*Passage shown:*
[Start of Attachment]

Skip to content

mnhpub/stafferfi

Folders and files

NameName
Last commit message
Last commit date

Latest commit

 

History

60 Commits
 
 
 
 
 
 
 
 
 
 
 
 

Repository files navigation

StafferFi

StafferFi consists of three logically seperate layers.

Data Connector

ETL Controller

Model Connector

Domain Store

Federated Connector

Platform Layer

Package Manager

This project uses pnpm exclusively. The specific version is pinned in package.json:

  • Version: pnpm@10.24.0
  • Never use npm or yarn for JavaScript dependencies
  • Docker builder stage enables corepack for pnpm

zOS Integration Context

The zOS project is a separate framework for federal mainframe data modernization:

  • Purpose: Extract data from z/OS mainframes (DB2, VSAM, IMS) via secure TN3270/JCL
  • Architecture: TN3270 TLS connector → JCL submission → DB2 unloads → DuckDB → PostgreSQL → APIs
  • Mission: Cross-agency data layer for federal government without changing legacy mainframes
  • Deployment: Designed for LTOD (Limited Tour of Duty) engineering teams
  • Scope: 20-30 agencies/year with 7-8 engineers via automation

This is conceptual/planning stage work. The demo/ project serves as a reference implementation of the data pipeline architecture.

[End of Attachment]

*Material supplied:*
[Start of Attachment]

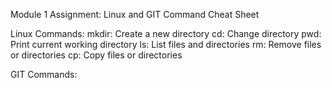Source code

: Module 1 Assignment: Linux and GIT Command Cheat Sheet

Linux Commands:
mkdir: Create a new directory
cd: Change directory
pwd: Print current working directory
ls: List files and directories
rm: Remove files or directories
cp: Copy files or directories

GIT Commands:
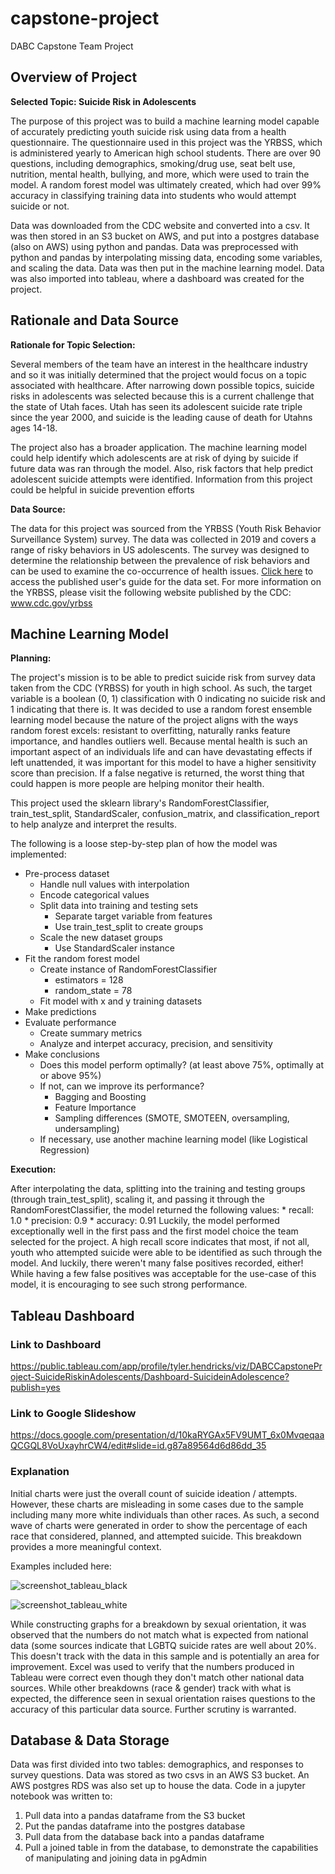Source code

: # capstone-project
DABC Capstone Team Project

## Overview of Project

**Selected Topic: Suicide Risk in Adolescents**
 
The purpose of this project was to build a machine learning model capable of accurately predicting youth suicide risk using data from a health questionnaire. The questionnaire used in this project was the YRBSS, which is administered yearly to American high school students. There are over 90 questions, including demographics, smoking/drug use, seat belt use, nutrition, mental health, bullying, and more, which were used to train the model. A random forest model was ultimately created, which had over 99% accuracy in classifying training data into students who would attempt suicide or not. 

Data was downloaded from the CDC website and converted into a csv. It was then stored in an S3 bucket on AWS, and put into a postgres database (also on AWS) using python and pandas. Data was preprocessed with python and pandas by interpolating missing data, encoding some variables, and scaling the data. Data was then put in the machine learning model. Data was also imported into tableau, where a dashboard was created for the project. 


## Rationale and Data Source

**Rationale for Topic Selection:**

Several members of the team have an interest in the healthcare industry and so it was initially determined that the project would focus on a topic associated with healthcare. After narrowing down possible topics, suicide risks in adolescents was selected because this is a current challenge that the state of Utah faces. Utah has seen its adolescent suicide rate triple since the year 2000, and suicide is the leading cause of death for Utahns ages 14-18. 

The project also has a broader application. The machine learning model could help identify which adolescents are at risk of dying by suicide if future data was ran through the model. Also, risk factors that help predict adolescent suicide attempts were identified. Information from this project could be helpful in suicide prevention efforts

**Data Source:**

The data for this project was sourced from the YRBSS (Youth Risk Behavior Surveillance System) survey. The data was collected in 2019 and covers a range of risky behaviors in US adolescents. The survey was designed to determine the relationship between the prevalence of risk behaviors and can be used to examine the co-occurrence of health issues. [Click here](https://github.com/tylerah/capstone-project/blob/main/data/2019_National_YRBS_Data_Users_Guide.pdf) to access the published user's guide for the data set. For more information on the YRBSS, please visit the following website published by the CDC: www.cdc.gov/yrbss


## Machine Learning Model

**Planning:**

The project's mission is to be able to predict suicide risk from survey data taken from the CDC (YRBSS) for youth in high school. As such, the target variable is a boolean (0, 1) classification with 0 indicating no suicide risk and 1 indicating that there is. It was decided to use a random forest ensemble learning model because the nature of the project aligns with the ways random forest excels: resistant to overfitting, naturally ranks feature importance, and handles outliers well. 
Because mental health is such an important aspect of an individuals life and can have devastating effects if left unattended, it was important for this model to have a higher sensitivity score than precision. If a false negative is returned, the worst thing that could happen is more people are helping monitor their health.

This project used the sklearn library's RandomForestClassifier, train_test_split, StandardScaler, confusion_matrix, and classification_report to help analyze and interpret the results.

The following is a loose step-by-step plan of how the model was implemented:
* Pre-process dataset
    * Handle null values with interpolation
    * Encode categorical values
    * Split data into training and testing sets
        * Separate target variable from features
        * Use train_test_split to create groups
    * Scale the new dataset groups
        * Use StandardScaler instance
* Fit the random forest model
    * Create instance of RandomForestClassifier
        * estimators = 128
        * random_state = 78
    * Fit model with x and y training datasets
* Make predictions
* Evaluate performance
    * Create summary metrics
    * Analyze and interpet accuracy, precision, and sensitivity
* Make conclusions
    * Does this model perform optimally? (at least above 75%, optimally at or above 95%)
    * If not, can we improve its performance?
        * Bagging and Boosting
        * Feature Importance
        * Sampling differences (SMOTE, SMOTEEN, oversampling, undersampling)
    * If necessary, use another machine learning model (like Logistical Regression)

**Execution:**

After interpolating the data, splitting into the training and testing groups (through train_test_split), scaling it, and passing it through the RandomForestClassifier, the model returned the following values:
    * recall: 1.0
    * precision: 0.9
    * accuracy: 0.91
Luckily, the model performed exceptionally well in the first pass and the first model choice the team selected for the project. A high recall score indicates that most, if not all, youth who attempted suicide were able to be identified as such through the model. And luckily, there weren't many false positives recorded, either! While having a few false positives was acceptable for the use-case of this model, it is encouraging to see such strong performance.


## Tableau Dashboard

### Link to Dashboard
https://public.tableau.com/app/profile/tyler.hendricks/viz/DABCCapstoneProject-SuicideRiskinAdolescents/Dashboard-SuicideinAdolescence?publish=yes

### Link to Google Slideshow
https://docs.google.com/presentation/d/10kaRYGAx5FV9UMT_6x0MvqeqaaQCGQL8VoUxayhrCW4/edit#slide=id.g87a89564d6d86dd_35

### Explanation
Initial charts were just the overall count of suicide ideation / attempts. However, these charts are misleading in some cases due to the sample including many more white individuals than other races. As such, a second wave of charts were generated in order to show the percentage of each race that considered, planned, and attempted suicide. This breakdown provides a more meaningful context. 

Examples included here:

![screenshot_tableau_black](https://user-images.githubusercontent.com/104606662/193771890-2a40e3ef-2be1-4376-9450-205271bb30d7.png)

![screenshot_tableau_white](https://user-images.githubusercontent.com/104606662/193771916-da8f969f-fb39-43f0-9a69-73708b016f62.png)

While constructing graphs for a breakdown by sexual orientation, it was observed that the numbers do not match what is expected from national data (some sources indicate that LGBTQ suicide rates are well about 20%. This doesn't track with the data in this sample and is potentially an area for improvement. Excel was used to verify that the numbers produced in Tableau were correct even though they don't match other national data sources. While other breakdowns (race & gender) track with what is expected, the difference seen in sexual orientation raises questions to the accuracy of this particular data source. Further scrutiny is warranted. 

## Database & Data Storage

Data was first divided into two tables: demographics, and responses to survey questions. Data was stored as two csvs in an AWS S3 bucket. An AWS postgres RDS was also set up to house the data. Code in a jupyter notebook was written to:
1. Pull data into a pandas dataframe from the S3 bucket
2. Put the pandas dataframe into the postgres database
3. Pull data from the database back into a pandas dataframe
4. Pull a joined table in from the database, to demonstrate the capabilities of manipulating and joining data in pgAdmin
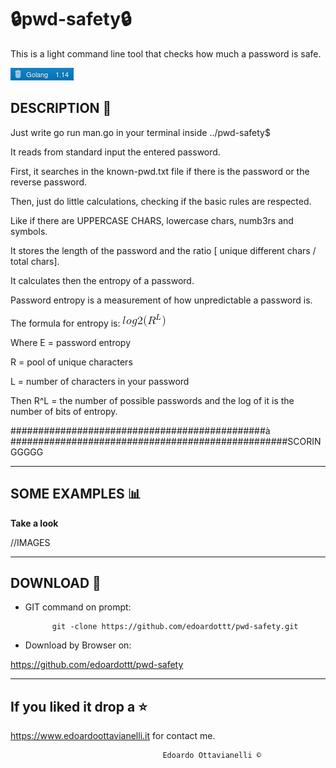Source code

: # 🔒pwd-safety🔒

This is a light command line tool that checks how much a password is safe.

![gobadge](https://github.com/edoardottt/pwd-safety/blob/devel/Images/gobadge)


DESCRIPTION 🔦 
-------------------------------------------------

Just write go run man.go in your terminal inside ../pwd-safety$

It reads from standard input the entered password.

First, it searches in the known-pwd.txt file if there is the password or the reverse password.

Then, just do little calculations, checking if the basic rules are respected. 

Like if there are UPPERCASE CHARS, lowercase chars, numb3rs and symbols.

It stores the length of the password and the ratio [ unique different chars / total chars].

It calculates then the entropy of a password.

Password entropy is a measurement of how unpredictable a password is.

The formula for entropy is:
              ![CodeCogsEqn](https://github.com/edoardottt/pwd-safety/blob/devel/Images/CodeCogsEqn.gif)
              
Where E = password entropy

R = pool of unique characters

L = number of characters in your password

Then R^L = the number of possible passwords and the log of it is the number of bits of entropy.

##############################################à
##################################################SCORINGGGGG

-------------------------------------------------
SOME EXAMPLES :bar_chart:
-------------------------------------------------
**Take a look**

//IMAGES


-------------------------------------------------
DOWNLOAD 📡
-------------------------------------------------

- GIT command on prompt: 
            
            git -clone https://github.com/edoardottt/pwd-safety.git

- Download by Browser on: 

https://github.com/edoardottt/pwd-safety

--------------------------
If you liked it drop a :star:
--------------------------

https://www.edoardoottavianelli.it for contact me.


                                      Edoardo Ottavianelli ©

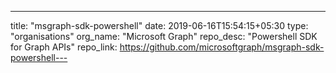 ---
title: "msgraph-sdk-powershell"
date: 2019-06-16T15:54:15+05:30
type: "organisations"
org_name: "Microsoft Graph"
repo_desc: "Powershell SDK for Graph APIs"
repo_link: https://github.com/microsoftgraph/msgraph-sdk-powershell---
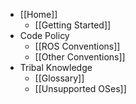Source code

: * [[Home]]
    * [[Getting Started]]
* Code Policy
    * [[ROS Conventions]]
    * [[Other Conventions]]
* Tribal Knowledge
    * [[Glossary]]
    * [[Unsupported OSes]]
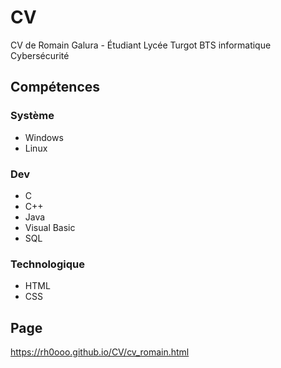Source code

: # CV
CV de Romain Galura - Étudiant Lycée Turgot BTS informatique Cybersécurité
## Compétences
### Système
- Windows
- Linux
### Dev
- C
- C++
- Java
- Visual Basic
- SQL

### Technologique
- HTML
- CSS

## Page
https://rh0ooo.github.io/CV/cv_romain.html

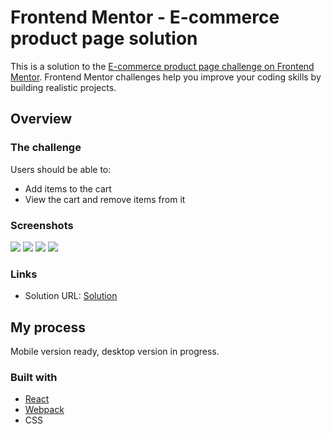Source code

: # Frontend Mentor - E-commerce product page solution

This is a solution to the [E-commerce product page challenge on Frontend Mentor](https://www.frontendmentor.io/challenges/ecommerce-product-page-UPsZ9MJp6). Frontend Mentor challenges help you improve your coding skills by building realistic projects.

## Overview

### The challenge

Users should be able to:

- Add items to the cart
- View the cart and remove items from it

### Screenshots

![](./screenshots/screenshot-1.png)
![](./screenshots/screenshot-2.png)
![](./screenshots/screenshot-3.png)
![](./screenshots/screenshot-4.png)


### Links

- Solution URL: [Solution](https://fedesouto.github.io/frontend-mentor-ecommerce-product-page/)

## My process
Mobile version ready, desktop version in progress.

### Built with

- [React](https://reactjs.org/)
- [Webpack](https://webpack.js.org/)
- CSS

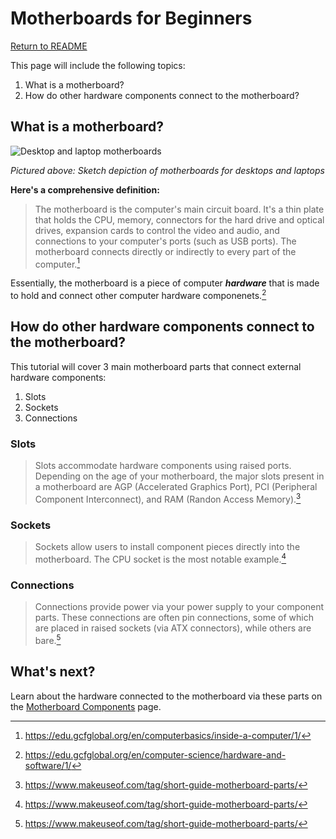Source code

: # Motherboards for Beginners

[Return to README](/README.md)

This page will include the following topics:
1. What is a motherboard?
2. How do other hardware components connect to the motherboard?

## What is a motherboard?

![Desktop and laptop motherboards](https://media.gcflearnfree.org/content/55e073157dd48174331f5168_01_17_2014/Inside_Motherboard_v1-02.jpg "Desktop and laptop motherboards")

*Pictured above: Sketch depiction of motherboards for desktops and laptops*

**Here's a comprehensive definition:**

> The motherboard is the computer's main circuit board. It's a thin plate that holds the CPU, memory, connectors for the hard drive and optical drives, expansion cards to control the video and audio, and connections to your computer's ports (such as USB ports). The motherboard connects directly or indirectly to every part of the computer.[^1]

Essentially, the motherboard is a piece of computer ***hardware*** that is made to hold and connect other computer hardware componenets.[^2]

## How do other hardware components connect to the motherboard?

This tutorial will cover 3 main motherboard parts that connect external hardware components:
1. Slots
2. Sockets
3. Connections

### Slots

> Slots accommodate hardware components using raised ports. Depending on the age of your motherboard, the major slots present in a motherboard are AGP (Accelerated Graphics Port), PCI (Peripheral Component Interconnect), and RAM (Randon Access Memory).[^3]

### Sockets

> Sockets allow users to install component pieces directly into the motherboard. The CPU socket is the most notable example.[^3]

### Connections 

> Connections provide power via your power supply to your component parts. These connections are often pin connections, some of which are placed in raised sockets (via ATX connectors), while others are bare.[^3]

## What's next?

Learn about the hardware connected to the motherboard via these parts on the [Motherboard Components](/motherboard-components.md) page.

[^1]: https://edu.gcfglobal.org/en/computerbasics/inside-a-computer/1/
[^2]: https://edu.gcfglobal.org/en/computer-science/hardware-and-software/1/
[^3]: https://www.makeuseof.com/tag/short-guide-motherboard-parts/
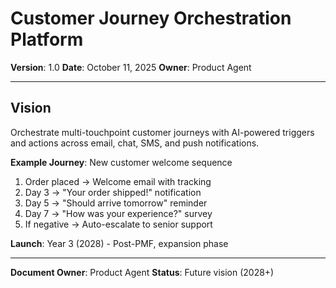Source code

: # Customer Journey Orchestration Platform

**Version**: 1.0
**Date**: October 11, 2025
**Owner**: Product Agent

---

## Vision

Orchestrate multi-touchpoint customer journeys with AI-powered triggers and actions across email, chat, SMS, and push notifications.

**Example Journey**: New customer welcome sequence

1. Order placed → Welcome email with tracking
2. Day 3 → "Your order shipped!" notification
3. Day 5 → "Should arrive tomorrow" reminder
4. Day 7 → "How was your experience?" survey
5. If negative → Auto-escalate to senior support

**Launch**: Year 3 (2028) - Post-PMF, expansion phase

---

**Document Owner**: Product Agent
**Status**: Future vision (2028+)
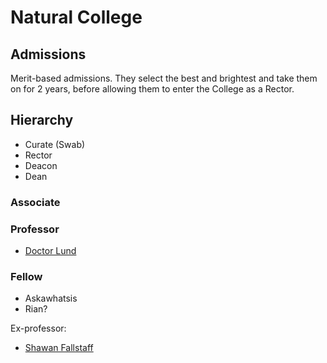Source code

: # Natural College

## Admissions

Merit-based admissions. They select the best and brightest and take them on for 2 years, before allowing them to enter the College as a Rector.

## Hierarchy

 * Curate (Swab)
 * Rector 
 * Deacon
 * Dean

### Associate

### Professor

 + [Doctor Lund](/p/doctor_lund.md)

### Fellow

 + Askawhatsis
 + Rian?

Ex-professor: 
 + [Shawan Fallstaff](/p/fallstaff.md)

[End of Attachment]

Extend the StafferFi project README, picking up after its final sentence about the demo/ reference implementation.

*Result of this exercise:*
Repository Overview

StafferFi is a dual-purpose repository containing:

  1. demo/ - Multi-tier polyglot ETL service for eCFR analytics (pnpm monorepo)
  2. zOS/ - Mainframe integration framework for federal data modernization

Demo Project (Primary)

brew install --cask docker
./demo.sh

Setup and Build

cd demo

# Install dependencies (uses pnpm workspaces)
pnpm install

# Build all apps
pnpm build

# Build specific apps
pnpm build:web    # Next.js frontend
pnpm build:api    # Express API

Development

# Run web app (Next.js) in dev mode
pnpm dev:web

# Run API in dev mode
pnpm dev:api

# Run individual apps from their directories
cd apps/web && pnpm dev
cd apps/api && pnpm dev

Testing

# Web app tests (Vitest)
cd apps/web
pnpm test
pnpm test:watch

# Cypress E2E tests
pnpm cypress:open
pnpm cypress

# Python lake tests
cd apps/lake
python test_pipeline.py
python test_postgres.py

Linting and Type Checking

# Web app
cd apps/web
pnpm lint
pnpm typecheck
pnpm format

# API (TypeScript)
cd apps/api
pnpm build   # Runs tsc which checks types

Docker Development

cd demo

# Quick start all services (recommended)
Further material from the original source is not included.